**EXERCISE BRIEF**
Would you please restate all of the entries exactly, apart from the pictures?
*** Opening of SOURCE MATERIAL ***
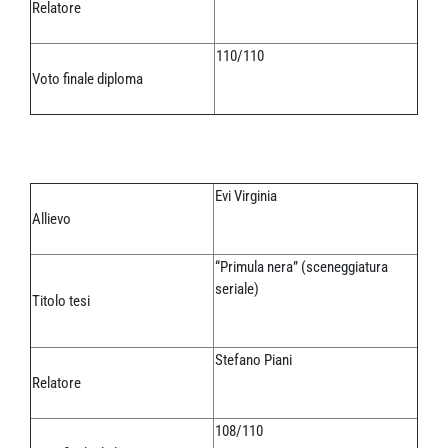
Relatore
110/110
Voto finale diploma
Evi Virginia
Allievo
“Primula nera” (sceneggiatura
seriale)
Titolo tesi
Stefano Piani
Relatore
108/110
*** Close of SOURCE MATERIAL ***
**WRITTEN SOLUTION**
Relatore
110/110
Voto finale diploma
Evi Virginia
Allievo
“Primula nera” (sceneggiatura
seriale)
Titolo tesi
Stefano Piani
Relatore
108/110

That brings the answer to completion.